◆ Text excerpt

= Loretta Schwartz-Nobel =

American journalist and writer

Loretta Schwartz-Nobel is an American journalist and writer currently living in Pennsylvania. She is known primarily for her advocacy of disadvantaged families in America.

==Biography==
Schwartz-Nobel received national acclaim for her article Nothing to Eat, which was published in the Christmas 1974 issue of the Philadelphia magazine. Nothing to Eat brought attention to the hardships of the poor and destitute living in the city of Philadelphia, and later went on to win the 1975 Robert F. Kennedy Journalism Award for outstanding coverage of the problems of the underprivileged.

For the next seven years, Schwartz-Nobel traveled around the United States, conducting similar research in cities like Boston, Washington, and Chicago, and writing articles for local newspapers and magazines in each city. In 1981, she wrote her first novel, Starving in the Shadow of Plenty, which highlighted the living conditions of poor families in America. The novel focused on the difficulty of obtaining food and the ineffectuality of government welfare programs.

Schwartz-Nobel's work as a journalist started to bear fruit after at least fifteen federal agencies acknowledged the existence of a domestic hunger epidemic. However, the surge in public awareness in the early 1980s never directly led to any significant political action to alleviate hunger or poverty in the United States.

◆ Work task A
Rewrite the stretch of the text on Loretta Schwartz-Nobel from "Loretta Schwartz-Nobel is" through "of the underprivileged.", changing "hardships" to "struggles".

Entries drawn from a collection
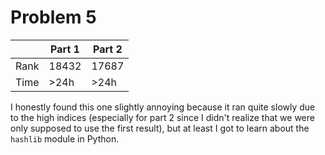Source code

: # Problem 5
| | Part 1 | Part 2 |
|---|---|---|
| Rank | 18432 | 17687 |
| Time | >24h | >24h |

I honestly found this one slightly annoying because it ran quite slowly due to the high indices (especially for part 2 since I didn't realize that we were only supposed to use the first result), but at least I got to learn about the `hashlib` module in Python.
* * *
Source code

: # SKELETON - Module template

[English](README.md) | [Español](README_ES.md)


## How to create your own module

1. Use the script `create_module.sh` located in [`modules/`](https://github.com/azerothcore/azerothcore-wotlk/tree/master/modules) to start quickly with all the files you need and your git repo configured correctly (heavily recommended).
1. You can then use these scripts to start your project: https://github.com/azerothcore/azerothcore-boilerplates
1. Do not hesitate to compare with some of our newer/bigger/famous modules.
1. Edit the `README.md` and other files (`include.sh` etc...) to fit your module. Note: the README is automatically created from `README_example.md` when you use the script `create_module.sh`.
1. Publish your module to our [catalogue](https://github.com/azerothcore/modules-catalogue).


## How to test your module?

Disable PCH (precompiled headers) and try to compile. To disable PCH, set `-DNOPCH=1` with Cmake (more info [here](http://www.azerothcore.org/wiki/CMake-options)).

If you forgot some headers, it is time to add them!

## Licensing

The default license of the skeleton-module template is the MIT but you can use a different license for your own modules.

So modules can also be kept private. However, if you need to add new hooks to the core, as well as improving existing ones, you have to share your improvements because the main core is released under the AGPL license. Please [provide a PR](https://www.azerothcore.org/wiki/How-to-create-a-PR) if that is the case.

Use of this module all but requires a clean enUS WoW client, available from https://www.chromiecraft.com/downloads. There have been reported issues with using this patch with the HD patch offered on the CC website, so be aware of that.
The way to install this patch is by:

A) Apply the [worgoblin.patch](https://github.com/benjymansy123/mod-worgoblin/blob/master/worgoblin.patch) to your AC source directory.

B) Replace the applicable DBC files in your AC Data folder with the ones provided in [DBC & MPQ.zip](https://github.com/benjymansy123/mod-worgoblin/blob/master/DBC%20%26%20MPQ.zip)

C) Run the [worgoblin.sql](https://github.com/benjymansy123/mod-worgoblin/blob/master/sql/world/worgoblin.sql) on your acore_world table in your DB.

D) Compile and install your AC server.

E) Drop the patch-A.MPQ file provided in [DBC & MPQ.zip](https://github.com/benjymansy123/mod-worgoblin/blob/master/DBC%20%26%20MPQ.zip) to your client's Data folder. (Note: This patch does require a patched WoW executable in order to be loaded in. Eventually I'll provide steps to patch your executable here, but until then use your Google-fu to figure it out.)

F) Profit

◆ Work task B
Repeat verbatim the stretch of the records from the line containing "[English](README.md) | [Español](README_ES.md)" through the line containing "B) Replace the", including both of those lines.

◆ Your solution A
Loretta Schwartz-Nobel is an American journalist and writer currently living in Pennsylvania. She is known primarily for her advocacy of disadvantaged families in America.

==Biography==
Schwartz-Nobel received national acclaim for her article Nothing to Eat, which was published in the Christmas 1974 issue of the Philadelphia magazine. Nothing to Eat brought attention to the struggles of the poor and destitute living in the city of Philadelphia, and later went on to win the 1975 Robert F. Kennedy Journalism Award for outstanding coverage of the problems of the underprivileged.

◆ Your solution B
[English](README.md) | [Español](README_ES.md)


## How to create your own module

1. Use the script `create_module.sh` located in [`modules/`](https://github.com/azerothcore/azerothcore-wotlk/tree/master/modules) to start quickly with all the files you need and your git repo configured correctly (heavily recommended).
1. You can then use these scripts to start your project: https://github.com/azerothcore/azerothcore-boilerplates
1. Do not hesitate to compare with some of our newer/bigger/famous modules.
1. Edit the `README.md` and other files (`include.sh` etc...) to fit your module. Note: the README is automatically created from `README_example.md` when you use the script `create_module.sh`.
1. Publish your module to our [catalogue](https://github.com/azerothcore/modules-catalogue).


## How to test your module?

Disable PCH (precompiled headers) and try to compile. To disable PCH, set `-DNOPCH=1` with Cmake (more info [here](http://www.azerothcore.org/wiki/CMake-options)).

If you forgot some headers, it is time to add them!

## Licensing

The default license of the skeleton-module template is the MIT but you can use a different license for your own modules.

So modules can also be kept private. However, if you need to add new hooks to the core, as well as improving existing ones, you have to share your improvements because the main core is released under the AGPL license. Please [provide a PR](https://www.azerothcore.org/wiki/How-to-create-a-PR) if that is the case.

Use of this module all but requires a clean enUS WoW client, available from https://www.chromiecraft.com/downloads. There have been reported issues with using this patch with the HD patch offered on the CC website, so be aware of that.
The way to install this patch is by:

A) Apply the [worgoblin.patch](https://github.com/benjymansy123/mod-worgoblin/blob/master/worgoblin.patch) to your AC source directory.

B) Replace the applicable DBC files in your AC Data folder with the ones provided in [DBC & MPQ.zip](https://github.com/benjymansy123/mod-worgoblin/blob/master/DBC%20%26%20MPQ.zip)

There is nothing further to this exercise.